* _TASK DETAILS_: Skip the pictures and repeat each line of the data exactly.

Segment Start: DATA PROVIDED

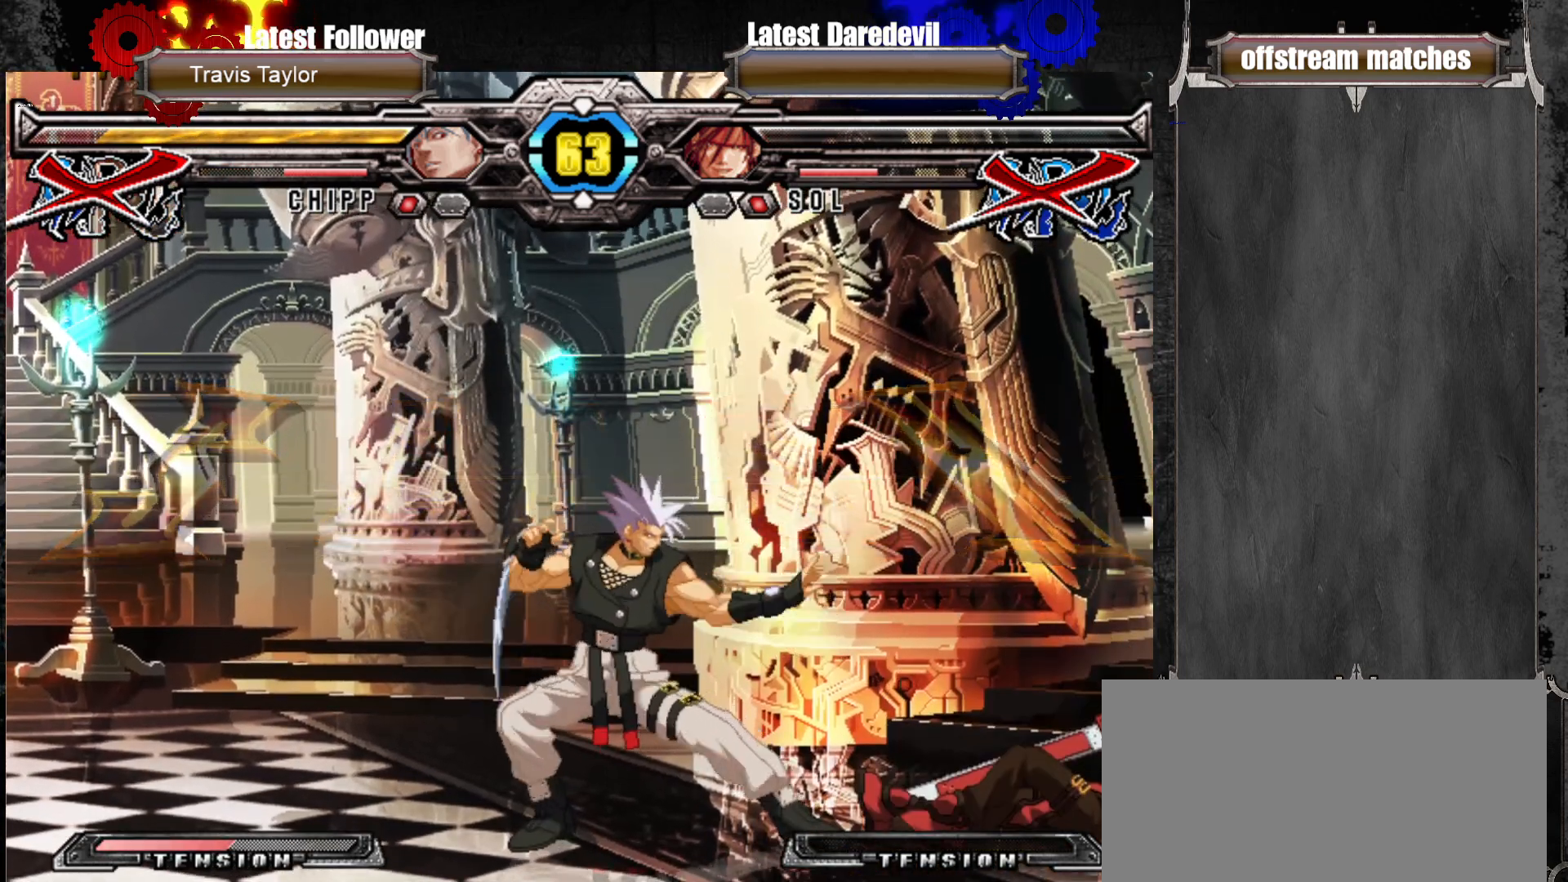
{"dt_ms": 500, "buttons": [], "left_stick": "center", "events": []}
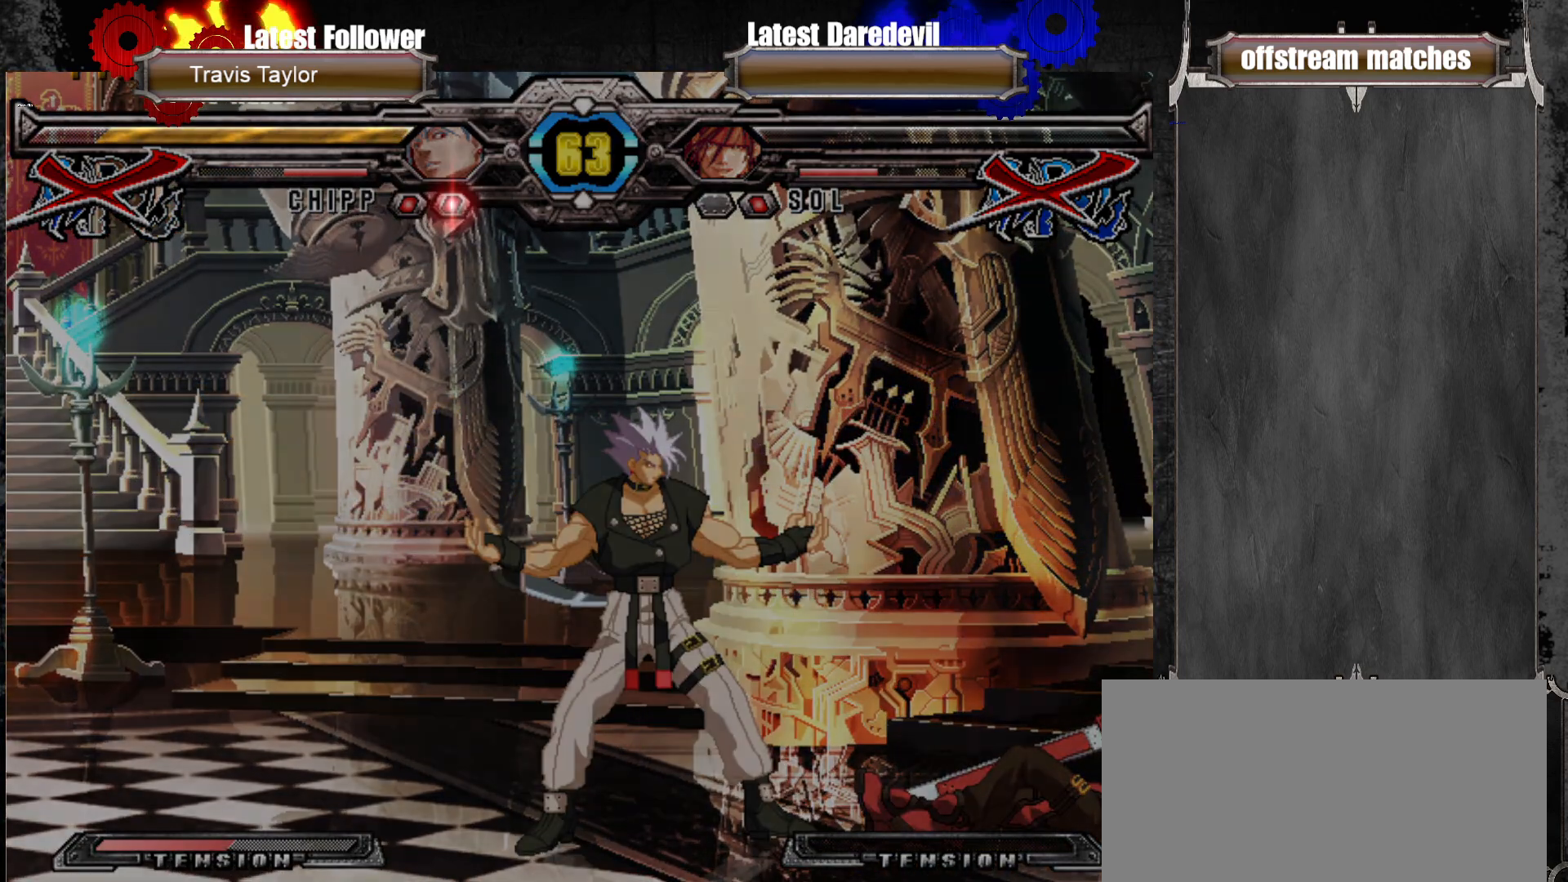
{"dt_ms": 500, "buttons": [], "left_stick": "center", "events": []}
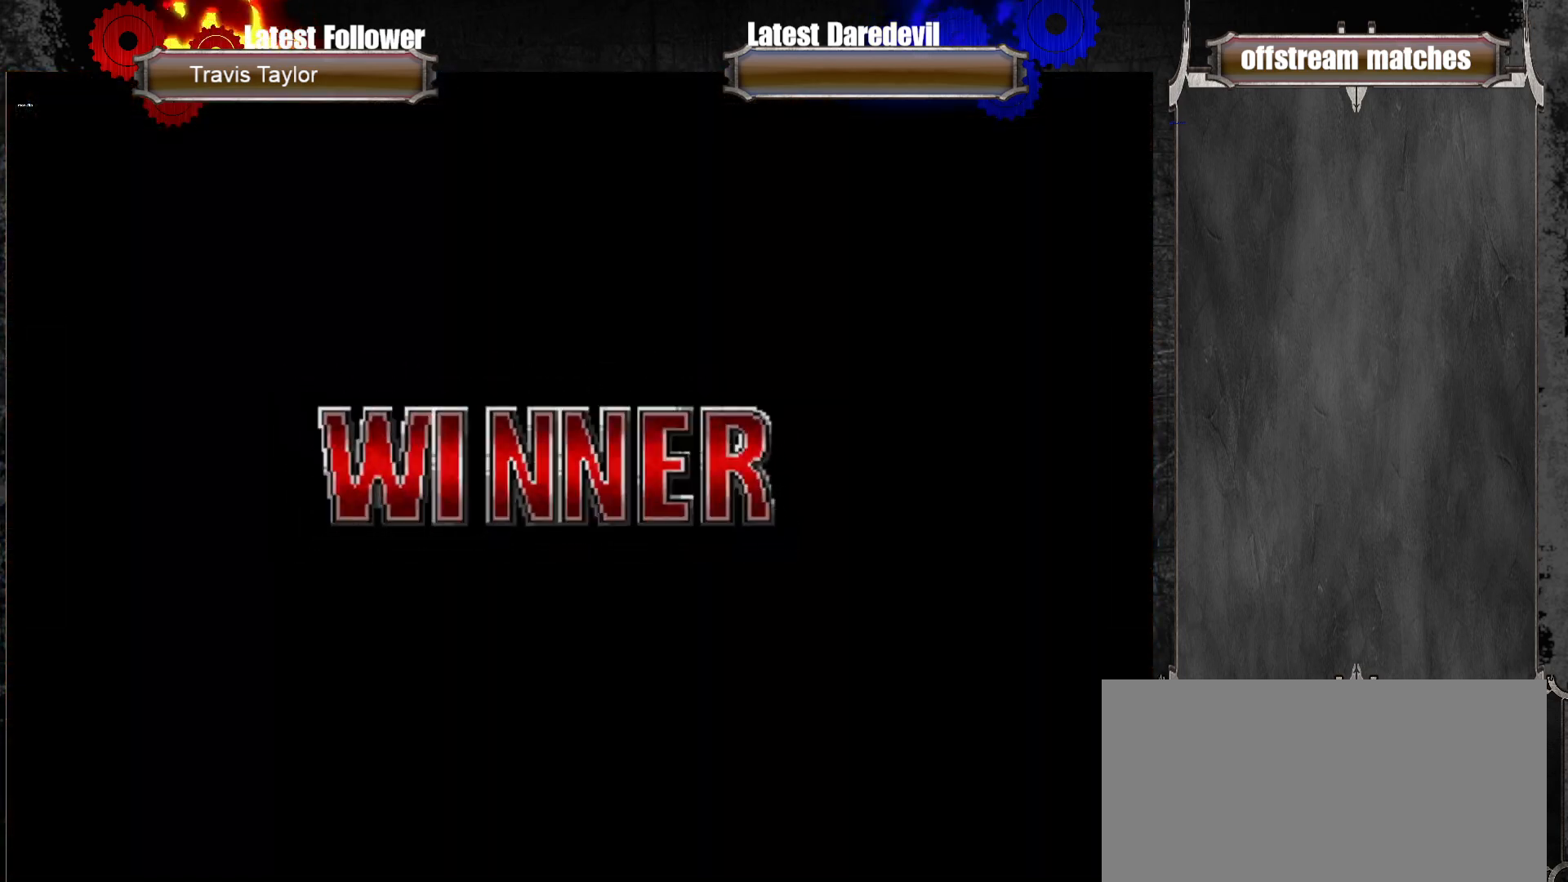
{"dt_ms": 500, "buttons": ["CROSS"], "left_stick": "center", "events": [[33, "CROSS", "down"], [117, "CROSS", "up"], [183, "CROSS", "down"], [317, "CROSS", "up"], [350, "CROSS", "down"], [433, "CROSS", "up"], [500, "CROSS", "down"]]}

Segment End: DATA PROVIDED

* _SOLUTION BELOW_:
{"dt_ms": 500, "buttons": [], "left_stick": "center", "events": []}
{"dt_ms": 500, "buttons": [], "left_stick": "center", "events": []}
{"dt_ms": 500, "buttons": ["CROSS"], "left_stick": "center", "events": [[33, "CROSS", "down"], [117, "CROSS", "up"], [183, "CROSS", "down"], [317, "CROSS", "up"], [350, "CROSS", "down"], [433, "CROSS", "up"], [500, "CROSS", "down"]]}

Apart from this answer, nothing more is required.